Pour ce qui est des candidats que prévoit d’annoncer M. Mikati sur sa liste, on apprend qu’il s’agit, entre autres, de l’ancien chef de la diplomatie Jean Obeid (maronite), de l’ex-ministre de l’Économie Nicolas Nahas (grec-orthodoxe) et de Toufic Sultan (sunnite).

Nagib Mikati mènera lui aussi la bataille seul, à l’heure où l’on s’attendait à ce qu’il se présente côte à côte avec l’ancien ministre Fayçal Karamé, fils de Omar Karamé, ancien chef de gouvernement. Mais, là encore, les calculs électoraux ont entravé l’alliance entre les deux hommes. Cela n’a donc laissé à M. Karamé que le choix de mettre sur pied une liste qu’il parrainerait.
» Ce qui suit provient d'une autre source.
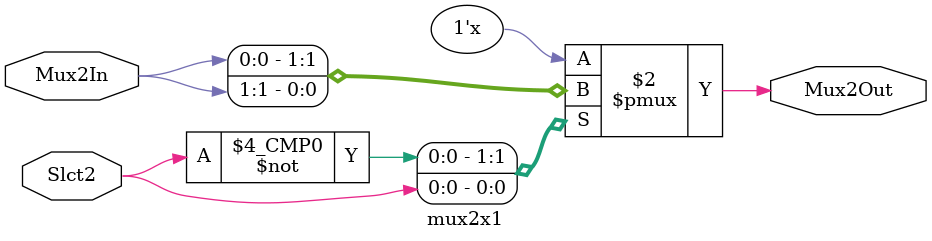
<source format=v>
`timescale 1ns / 1ps


module mux2x1(
Mux2In,Slct2,Mux2Out
    );
    
      input [1:0] Mux2In;
    input Slct2;
    output reg Mux2Out;
    
    always @(Mux2In,Slct2)
    begin
    
    case(Slct2)
    0: Mux2Out  = Mux2In[0];
    1: Mux2Out = Mux2In[1];
    endcase
    end
endmodule

</source>
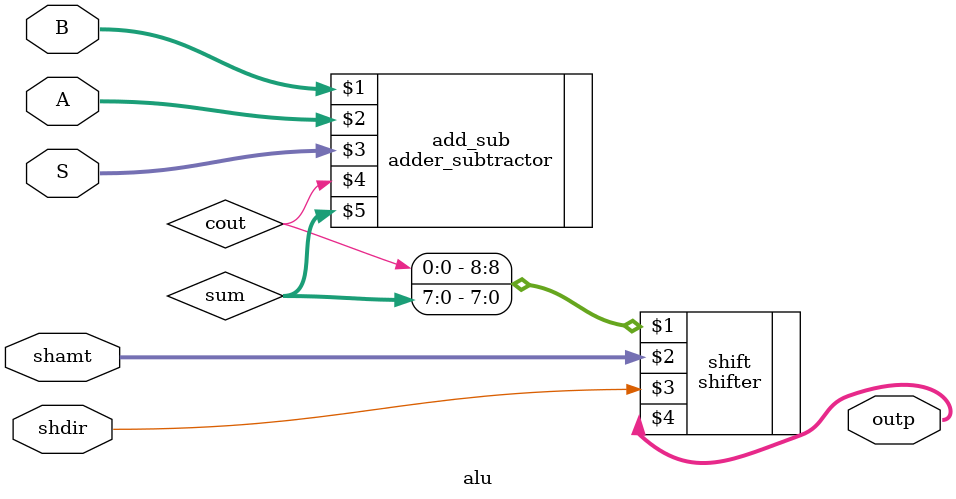
<source format=v>
module alu(A, B, S, shdir, shamt, outp);
input [7: 0] A, B;
input [2: 0] S;
input [2: 0] shamt;
input shdir;
output [8: 0] outp;

wire [7: 0] sum;
wire cout;

//adder adder_subtractor(X, Y, S, Cout, G);
adder_subtractor add_sub(B, A, S, cout, sum);

//shifter(data, shamt, shdir, outp);
shifter shift({cout, sum}, shamt, shdir, outp);

endmodule

</source>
Celle-ci comprendrait l’ancien député Jihad Samad (sunnite, Denniyé), Taha Nagi et Ayman el-Omar (sunnites de Tripoli). Un proche de M. Karamé indique, dans ce cadre, à L’OLJ que des négociations sont actuellement en cours avec plusieurs personnalités pour compléter la liste. Il confie, toutefois, que le responsable Marada Raflé Diab serait le candidat grec-orthodoxe appuyé par l’ancien ministre. Mais, pour ce qui est du siège maronite, Fayçal Karamé ne compte pas présenter de concurrents à Jean Obeid.


(Lire aussi : Législatives 2018 : les « fils de » & Cie en campagne)


Rifi aussi…
Du côté de l’opposition, Achraf Rifi continue d’accorder ses violons avant le scrutin. Fort des résultats des municipales de mai 2016, où il a réussi à rafler la majorité des sièges du conseil municipal de la ville, l’ancien ministre de la Justice semble déterminé à se lancer dans la bataille à partir de son positionnement actuel. C’est dans ce cadre que s’inscrit une rencontre hier entre M. Rifi et le chef du Parti national libéral, Dory Chamoun.

Mais, sur place, M. Rifi, qui serait sur le point de finaliser sa liste à Tripoli, rencontre, semble-t-il, quelques problèmes. Des informations circulaient hier dans les médias, selon lesquelles une querelle l’oppose au député sortant du Akkar, Khaled Daher, lui-même challenger du courant du Futur. M. Daher a d’ailleurs fait savoir qu’il s’est entendu avec M. Rifi pour mettre fin à leur alliance électorale au Akkar.